Increased current-delivering capacity can be obtained by connecting cells or stacks in parallel, so that the current-delivering capacities of the individual cells or stacks add up. (The voltage of a parallel-connected set of identical cells or stacks equals the voltage of any single cell or stack all by itself.) For example, if you connect five stacks in parallel, each rated at 14 V DC and capable of delivering up to 10 A, the resulting combination will provide 14 V DC at up to 50 A because 5 × 10 A = 50 A.
Fuel-cell stacks can be obtained in various sizes from commercial vendors. A stack about the size and weight of a suitcase full of paperbound books can power a subcompact electric car. Smaller cells, called micro fuel cells, can provide electricity for portable radios, lanterns, notebook computers, and other devices that have historically operated from conventional cells and batteries.
A fuel cell can get its “juice” from energy sources other than hydrogen. Almost any liquid or gas that will combine with oxygen to generate energy has aroused interest among engineers. Methanol, a form of alcohol, is easier to transport and store than hydrogen because it exists as a liquid at room temperature. Propane and methane have been used to provide the energy for fuel cells. Even gasoline, petroleum diesel fuel, and biodiesel fuel can do the job!

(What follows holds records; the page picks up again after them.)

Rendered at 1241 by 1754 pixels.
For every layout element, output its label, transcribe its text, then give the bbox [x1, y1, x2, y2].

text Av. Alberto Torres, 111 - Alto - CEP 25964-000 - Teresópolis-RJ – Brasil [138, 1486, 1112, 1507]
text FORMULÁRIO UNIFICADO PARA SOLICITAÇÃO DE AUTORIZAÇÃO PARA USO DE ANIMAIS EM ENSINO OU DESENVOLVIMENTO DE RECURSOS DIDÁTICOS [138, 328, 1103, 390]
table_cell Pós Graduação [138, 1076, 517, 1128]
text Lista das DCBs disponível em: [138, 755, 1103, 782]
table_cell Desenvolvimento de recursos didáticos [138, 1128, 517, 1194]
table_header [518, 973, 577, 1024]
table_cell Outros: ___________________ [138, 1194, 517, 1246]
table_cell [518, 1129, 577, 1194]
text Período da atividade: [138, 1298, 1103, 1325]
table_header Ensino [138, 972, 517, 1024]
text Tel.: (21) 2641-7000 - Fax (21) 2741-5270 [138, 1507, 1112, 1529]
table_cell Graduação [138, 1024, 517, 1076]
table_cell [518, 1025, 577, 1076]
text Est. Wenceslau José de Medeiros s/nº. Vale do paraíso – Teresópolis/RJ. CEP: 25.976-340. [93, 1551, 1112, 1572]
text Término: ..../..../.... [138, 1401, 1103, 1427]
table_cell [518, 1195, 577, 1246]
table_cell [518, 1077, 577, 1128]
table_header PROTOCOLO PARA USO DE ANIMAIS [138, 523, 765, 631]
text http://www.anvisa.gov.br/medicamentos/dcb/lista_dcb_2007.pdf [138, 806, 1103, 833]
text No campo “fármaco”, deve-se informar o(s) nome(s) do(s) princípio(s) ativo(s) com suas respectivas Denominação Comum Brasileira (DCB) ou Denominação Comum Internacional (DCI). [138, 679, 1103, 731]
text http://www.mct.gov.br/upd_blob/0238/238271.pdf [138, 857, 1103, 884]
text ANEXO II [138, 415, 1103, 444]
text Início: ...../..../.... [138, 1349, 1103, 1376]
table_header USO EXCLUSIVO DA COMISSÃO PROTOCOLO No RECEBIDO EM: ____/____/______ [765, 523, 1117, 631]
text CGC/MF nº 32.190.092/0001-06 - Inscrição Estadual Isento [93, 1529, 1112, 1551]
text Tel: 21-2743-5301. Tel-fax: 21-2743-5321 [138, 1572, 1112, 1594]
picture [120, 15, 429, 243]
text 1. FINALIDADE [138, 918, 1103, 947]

Figure 4-18 is a functional block diagram of a small-scale fuel-cell power plant suitable for a home or small business. This system can also work for recreational vehicles (RVs) and boats. In the case of a fixed land location, the fuel can be stored on site or piped in. Engineers have suggested conventional methane as an ideal fuel source for home power plants of this type because the delivery infrastructure exists right now, and on-site storage is not necessary. However, in rural areas, or in any location not served by methane pipelines, other fuels might prove to be more cost-effective.
FIGURE 4-18 A small-scale fuel-cell-based electric power plant.
A typical fuel-cell stack delivers several volts DC, comparable to the voltage produced by a solar array or automotive battery. Under normal conditions, the DC from the fuel cell goes to a power inverter that produces usable 117 V AC output from the low-voltage DC input. If desired, a backup battery bank can keep the electric current flowing when the fuel tank is refilled. A power control system switches the electrical appliances between the fuel cell and the battery bank as necessary.